As today is a National Holiday in Spain, All Saints’ Day or Día de Todos los Santos, we thought it’s a perfect time to explain what you can expect if you travel here around Halloween. Every year the celebration of Halloween, from the Anglo-Saxon perspective, is becoming more and more popular. It’s a special night for both children and adults with spooky parties and events planned in cities and villages. It’s much less of a commercial holiday and more of a celebration of our dead and the continuity of life.
You may even witness some trick-or-treating although that concept seems to be a bit slower in taking hold. I credit this to two facts (and these are of course generalizations with their natural exceptions):
1) Most people in cities live in apartment buildings that aren’t conducive for door-to-door soliciting
2) Spaniards are private about their homes and it’s just not in their nature to open up their front doors to strangers – they so most of their entertaining en la calle as opposed to in their homes.

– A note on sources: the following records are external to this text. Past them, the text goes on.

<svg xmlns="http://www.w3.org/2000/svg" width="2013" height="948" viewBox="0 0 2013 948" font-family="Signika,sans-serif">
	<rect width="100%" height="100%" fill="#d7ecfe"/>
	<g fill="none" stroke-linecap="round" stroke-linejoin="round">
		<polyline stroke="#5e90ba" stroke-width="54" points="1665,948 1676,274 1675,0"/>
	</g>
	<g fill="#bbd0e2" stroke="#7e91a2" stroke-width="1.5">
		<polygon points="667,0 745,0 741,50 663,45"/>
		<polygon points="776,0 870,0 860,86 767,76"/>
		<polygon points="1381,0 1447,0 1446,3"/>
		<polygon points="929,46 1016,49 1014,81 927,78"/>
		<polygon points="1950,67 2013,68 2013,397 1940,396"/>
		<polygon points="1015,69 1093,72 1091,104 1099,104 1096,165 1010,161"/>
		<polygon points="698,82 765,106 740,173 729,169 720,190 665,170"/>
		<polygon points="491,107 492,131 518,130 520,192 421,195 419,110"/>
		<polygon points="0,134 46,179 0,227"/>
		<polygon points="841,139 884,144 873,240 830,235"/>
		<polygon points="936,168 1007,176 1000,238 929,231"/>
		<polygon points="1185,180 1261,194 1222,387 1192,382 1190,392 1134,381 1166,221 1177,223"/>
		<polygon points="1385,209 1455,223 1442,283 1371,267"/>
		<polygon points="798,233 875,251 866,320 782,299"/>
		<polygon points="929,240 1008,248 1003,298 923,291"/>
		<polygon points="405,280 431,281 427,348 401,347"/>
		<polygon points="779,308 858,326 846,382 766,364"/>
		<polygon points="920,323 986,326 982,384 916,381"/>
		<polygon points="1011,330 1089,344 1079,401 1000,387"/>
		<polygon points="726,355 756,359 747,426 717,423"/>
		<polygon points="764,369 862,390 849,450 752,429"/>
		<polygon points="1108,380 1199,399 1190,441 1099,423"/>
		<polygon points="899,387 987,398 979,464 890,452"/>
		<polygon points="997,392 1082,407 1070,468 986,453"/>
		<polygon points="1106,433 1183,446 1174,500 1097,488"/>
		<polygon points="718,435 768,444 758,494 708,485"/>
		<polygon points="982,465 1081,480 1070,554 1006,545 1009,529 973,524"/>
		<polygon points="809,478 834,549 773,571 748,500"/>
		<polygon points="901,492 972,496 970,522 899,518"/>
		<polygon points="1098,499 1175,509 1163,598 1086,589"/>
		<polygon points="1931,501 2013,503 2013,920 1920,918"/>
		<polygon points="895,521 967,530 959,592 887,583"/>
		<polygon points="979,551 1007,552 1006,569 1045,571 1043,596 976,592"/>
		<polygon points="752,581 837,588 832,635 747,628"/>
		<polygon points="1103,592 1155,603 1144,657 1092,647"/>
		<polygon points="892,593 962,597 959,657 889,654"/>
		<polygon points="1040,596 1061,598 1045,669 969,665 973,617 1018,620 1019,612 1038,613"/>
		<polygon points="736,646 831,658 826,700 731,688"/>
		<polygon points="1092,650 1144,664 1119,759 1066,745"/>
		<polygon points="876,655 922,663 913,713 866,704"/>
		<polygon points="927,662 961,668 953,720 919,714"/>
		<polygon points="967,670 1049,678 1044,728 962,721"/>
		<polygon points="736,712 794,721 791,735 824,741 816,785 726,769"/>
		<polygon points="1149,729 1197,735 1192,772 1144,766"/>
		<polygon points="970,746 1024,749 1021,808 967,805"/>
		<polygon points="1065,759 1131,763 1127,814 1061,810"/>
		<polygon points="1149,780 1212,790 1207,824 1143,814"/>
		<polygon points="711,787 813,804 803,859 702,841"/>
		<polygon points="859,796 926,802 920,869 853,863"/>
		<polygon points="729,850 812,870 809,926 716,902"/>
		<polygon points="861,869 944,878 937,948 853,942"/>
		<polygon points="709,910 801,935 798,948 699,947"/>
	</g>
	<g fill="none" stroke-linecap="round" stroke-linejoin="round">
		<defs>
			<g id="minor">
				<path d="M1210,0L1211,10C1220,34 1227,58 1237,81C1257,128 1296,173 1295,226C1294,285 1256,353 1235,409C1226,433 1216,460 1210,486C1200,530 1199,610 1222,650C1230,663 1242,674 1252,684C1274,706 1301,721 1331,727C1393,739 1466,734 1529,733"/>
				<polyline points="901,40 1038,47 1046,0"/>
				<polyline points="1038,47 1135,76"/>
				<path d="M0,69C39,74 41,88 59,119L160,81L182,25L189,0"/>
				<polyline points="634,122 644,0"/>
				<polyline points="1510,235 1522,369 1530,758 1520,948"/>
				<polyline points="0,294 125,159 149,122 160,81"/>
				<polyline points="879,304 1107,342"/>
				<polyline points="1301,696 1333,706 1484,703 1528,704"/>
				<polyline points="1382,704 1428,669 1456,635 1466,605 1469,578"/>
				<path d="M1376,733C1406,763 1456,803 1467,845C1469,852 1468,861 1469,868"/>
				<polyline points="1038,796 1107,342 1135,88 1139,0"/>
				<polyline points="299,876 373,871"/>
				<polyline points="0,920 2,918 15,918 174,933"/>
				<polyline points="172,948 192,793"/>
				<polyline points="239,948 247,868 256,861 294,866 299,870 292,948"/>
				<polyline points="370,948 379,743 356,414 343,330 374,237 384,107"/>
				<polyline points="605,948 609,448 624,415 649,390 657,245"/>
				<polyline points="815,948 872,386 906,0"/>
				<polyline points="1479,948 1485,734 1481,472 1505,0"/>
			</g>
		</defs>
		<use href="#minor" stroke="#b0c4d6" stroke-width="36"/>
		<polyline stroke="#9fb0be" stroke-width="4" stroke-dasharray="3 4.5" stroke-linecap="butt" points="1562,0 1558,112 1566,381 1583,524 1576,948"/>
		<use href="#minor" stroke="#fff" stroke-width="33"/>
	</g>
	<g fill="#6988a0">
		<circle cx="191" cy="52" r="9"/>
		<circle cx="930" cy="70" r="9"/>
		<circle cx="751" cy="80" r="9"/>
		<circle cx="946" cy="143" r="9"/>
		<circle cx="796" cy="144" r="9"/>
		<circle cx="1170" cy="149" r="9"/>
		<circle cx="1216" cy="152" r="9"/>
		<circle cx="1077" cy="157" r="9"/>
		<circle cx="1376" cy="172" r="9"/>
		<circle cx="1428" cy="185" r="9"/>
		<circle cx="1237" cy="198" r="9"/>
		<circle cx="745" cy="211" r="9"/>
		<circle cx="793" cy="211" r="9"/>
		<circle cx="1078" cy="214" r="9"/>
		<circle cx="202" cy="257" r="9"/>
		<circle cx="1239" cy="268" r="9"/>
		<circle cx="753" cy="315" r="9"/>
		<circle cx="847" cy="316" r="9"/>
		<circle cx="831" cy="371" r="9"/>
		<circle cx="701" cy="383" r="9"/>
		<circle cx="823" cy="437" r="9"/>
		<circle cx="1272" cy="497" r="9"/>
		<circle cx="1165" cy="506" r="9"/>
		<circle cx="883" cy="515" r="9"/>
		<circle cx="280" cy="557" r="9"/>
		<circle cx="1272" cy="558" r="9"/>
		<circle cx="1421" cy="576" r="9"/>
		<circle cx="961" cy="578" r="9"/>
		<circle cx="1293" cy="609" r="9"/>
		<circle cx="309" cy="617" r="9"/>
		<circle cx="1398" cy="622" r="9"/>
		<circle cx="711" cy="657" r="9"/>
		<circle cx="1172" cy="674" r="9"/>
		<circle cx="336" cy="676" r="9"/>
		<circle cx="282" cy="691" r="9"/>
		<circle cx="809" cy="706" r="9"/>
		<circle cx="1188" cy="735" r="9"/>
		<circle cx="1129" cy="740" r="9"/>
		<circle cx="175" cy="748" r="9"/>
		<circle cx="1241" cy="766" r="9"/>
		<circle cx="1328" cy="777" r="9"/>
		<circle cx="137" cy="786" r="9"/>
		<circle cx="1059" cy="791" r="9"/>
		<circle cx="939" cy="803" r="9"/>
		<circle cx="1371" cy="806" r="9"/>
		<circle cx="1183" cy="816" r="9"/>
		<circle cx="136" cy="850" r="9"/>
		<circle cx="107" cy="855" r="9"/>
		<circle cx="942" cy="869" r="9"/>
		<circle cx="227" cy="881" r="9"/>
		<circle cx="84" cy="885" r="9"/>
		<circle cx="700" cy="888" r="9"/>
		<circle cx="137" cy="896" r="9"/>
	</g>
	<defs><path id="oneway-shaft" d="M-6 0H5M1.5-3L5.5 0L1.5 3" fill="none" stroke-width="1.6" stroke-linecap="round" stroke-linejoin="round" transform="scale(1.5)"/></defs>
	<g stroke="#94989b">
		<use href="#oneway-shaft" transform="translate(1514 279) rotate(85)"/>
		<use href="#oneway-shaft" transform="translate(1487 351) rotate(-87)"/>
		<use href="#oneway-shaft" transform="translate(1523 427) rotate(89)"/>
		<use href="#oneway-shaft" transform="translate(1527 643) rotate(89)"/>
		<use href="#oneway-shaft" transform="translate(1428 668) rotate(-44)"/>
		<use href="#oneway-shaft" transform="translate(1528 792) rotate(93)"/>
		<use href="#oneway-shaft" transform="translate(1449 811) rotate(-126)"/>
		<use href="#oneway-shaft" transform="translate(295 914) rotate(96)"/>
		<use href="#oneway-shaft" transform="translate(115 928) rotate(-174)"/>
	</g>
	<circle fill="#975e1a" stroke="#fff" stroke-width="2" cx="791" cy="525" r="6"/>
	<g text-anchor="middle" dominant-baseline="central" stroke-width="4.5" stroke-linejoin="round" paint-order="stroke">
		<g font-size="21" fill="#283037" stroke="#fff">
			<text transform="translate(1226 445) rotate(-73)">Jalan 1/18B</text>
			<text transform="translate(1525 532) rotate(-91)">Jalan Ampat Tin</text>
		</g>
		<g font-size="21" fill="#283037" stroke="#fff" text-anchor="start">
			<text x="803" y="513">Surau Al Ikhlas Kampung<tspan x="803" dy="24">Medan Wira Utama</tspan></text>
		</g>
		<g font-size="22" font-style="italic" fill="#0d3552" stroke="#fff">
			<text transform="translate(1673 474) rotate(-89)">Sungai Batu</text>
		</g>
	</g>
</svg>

Since November 1 is a holiday, October 31 is a festive night anywhere in Spain. You’ll see mostly scary costumed folks out and about. The funny and satirical costumes we’re used to at this time of year are usually reserved for Carnaval in early Spring.
Traditionally, this is a time of year when the Spanish people will visit their deceased loved ones at the cemetery, trussing up their grave sites and decorating them with flowers. Families will gather for a large meal and in some areas, special sweets are a part of the celebration – like huesos de Santo (holy bones).
Late October is usually a lovely time to visit Spain and to be able to celebrate Halloween as well is just an added bonus!